Productions de molécules thérapeutiques extraites d’animaux et de plantes génétiquement modifiées
On peut aujourd’hui obtenir des protéines d’intérêt pharmaceutique non seulement à partir d’organismes unicellulaires mais aussi des organismes supérieurs pluricellulaires comme des animaux et des plantes génétiquement modifiés (GM).
- à partir de lait d’animaux GM : par exemple, de l’antithrombine (III) humaine, une glycoprotéine plasmatique qui a des propriétés anticoagulantes, est obtenue à partir du lait de chèvre. Depuis 2006, elle est commercialisée pour prévenir les thromboses veineuses ainsi que dans certains traitements des accidents thromboemboliques. Une autre glycoprotéine, appelée C1-Inhibiteur (ou, de manière plus complète, inhibiteur de l’enzyme C1 estérase) a été produite dans du lait de lapine en 2010. Cette glycoprotéine humaine est utilisée dans la prise en charge d’une maladie génétique rare, l’angio-oedème héréditaire. Plus récemment, en 2017, le lait de lapine transgénique a permis de produire une autre protéine ayant des effets contre le choc septique, la PLPT ou Plasma Phospholipid Transfer Protein [2] ;
- à partir de plantes GM : des molécules médicamenteuses sont également extraites de plantes GM cultivées dans des serres ou en plein champ, ou de cellules végétales transformées en fermenteur. Un traitement à partir de cultures cellulaires de carotte transgénique produisant une protéine recombinante, la taliglucérase alfa, a ainsi été mis au point pour lutter contre la maladie de Gaucher, une maladie héréditaire rare due à un déficit enzymatique qui provoque l’accumulation anormale de lipides dans l’organisme.

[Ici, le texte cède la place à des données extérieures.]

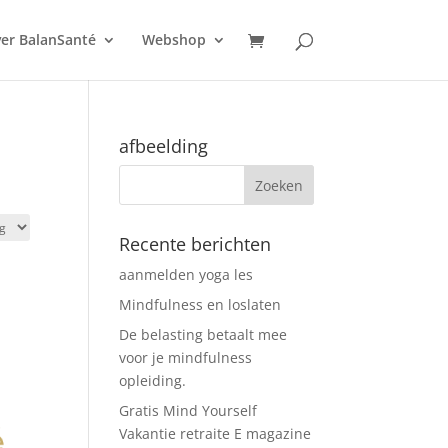
er BalanSanté
Webshop
afbeelding
Recente berichten
aanmelden yoga les
Mindfulness en loslaten
De belasting betaalt mee
voor je mindfulness
opleiding.
Gratis Mind Yourself
Vakantie retraite E magazine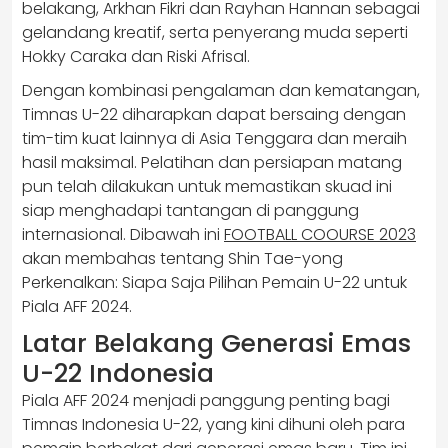
belakang, Arkhan Fikri dan Rayhan Hannan sebagai
gelandang kreatif, serta penyerang muda seperti
Hokky Caraka dan Riski Afrisal.
Dengan kombinasi pengalaman dan kematangan,
Timnas U-22 diharapkan dapat bersaing dengan
tim-tim kuat lainnya di Asia Tenggara dan meraih
hasil maksimal. Pelatihan dan persiapan matang
pun telah dilakukan untuk memastikan skuad ini
siap menghadapi tantangan di panggung
internasional. Dibawah ini
FOOTBALL COOURSE 2023
akan membahas tentang Shin Tae-yong
Perkenalkan: Siapa Saja Pilihan Pemain U-22 untuk
Piala AFF 2024.
Latar Belakang Generasi Emas
U-22 Indonesia
Piala AFF 2024 menjadi panggung penting bagi
Timnas Indonesia U-22, yang kini dihuni oleh para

Un autre exemple est la production d’anticorps anti-Ebola, au terme de manipulations complexes, produits à partir de tabac génétiquement modifié et cultivé aujourd’hui en plein champ [3].

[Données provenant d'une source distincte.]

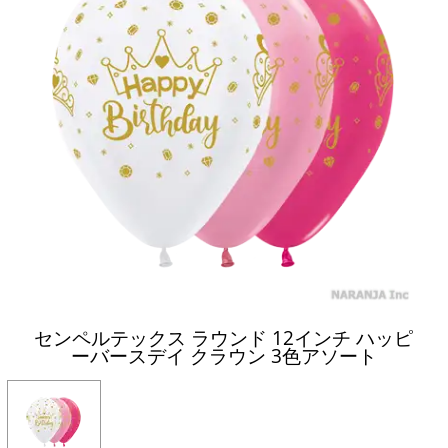
センペルテックス ラウンド 12インチ ハッピ
ーバースデイ クラウン 3色アソート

Par Catherine Regnault-Roger, Professeur des Universités émérite, membre de l’Académie d’agriculture de France et de l’Académie nationale de Pharmacie, auteur d’une série de trois notes pour la Fondation pour l’innovation politique (janvier 2020), en libre accès sur www.fondapol.org, OGM et produits d’édition du génome : enjeux réglementaires et géopolitiques, Des outils de modification du génome au service de la santé humaine et animale et Des plantes biotech au service de la santé du végétal et de l’environnement.

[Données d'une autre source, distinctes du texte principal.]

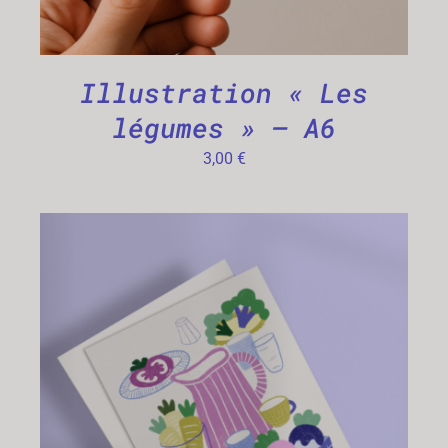
Illustration « Les
légumes » – A6
3,00
€
AJOUTER AU PANIER
/
DÉTAILS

[1] Recombinante car produite par une cellule dont l’ADN a été modifié par génie génétique.
[2] Voir Louis-Marie Houdebine, « Les nouveaux outils des biotechnologies animales »,
in Catherine Regnault-Roger, Louis-Marie Houdebine et Agnès Ricroch (dir.), op. cit., p. 67-92.
[3] Voir Agnès Ricroch, « Biotechnologies végétales : applications et perspectives agricoles »,
in Catherine Regnault-Roger, Louis-Marie Houdebine et Agnès Ricroch (dir.), op. cit., p. 93-114.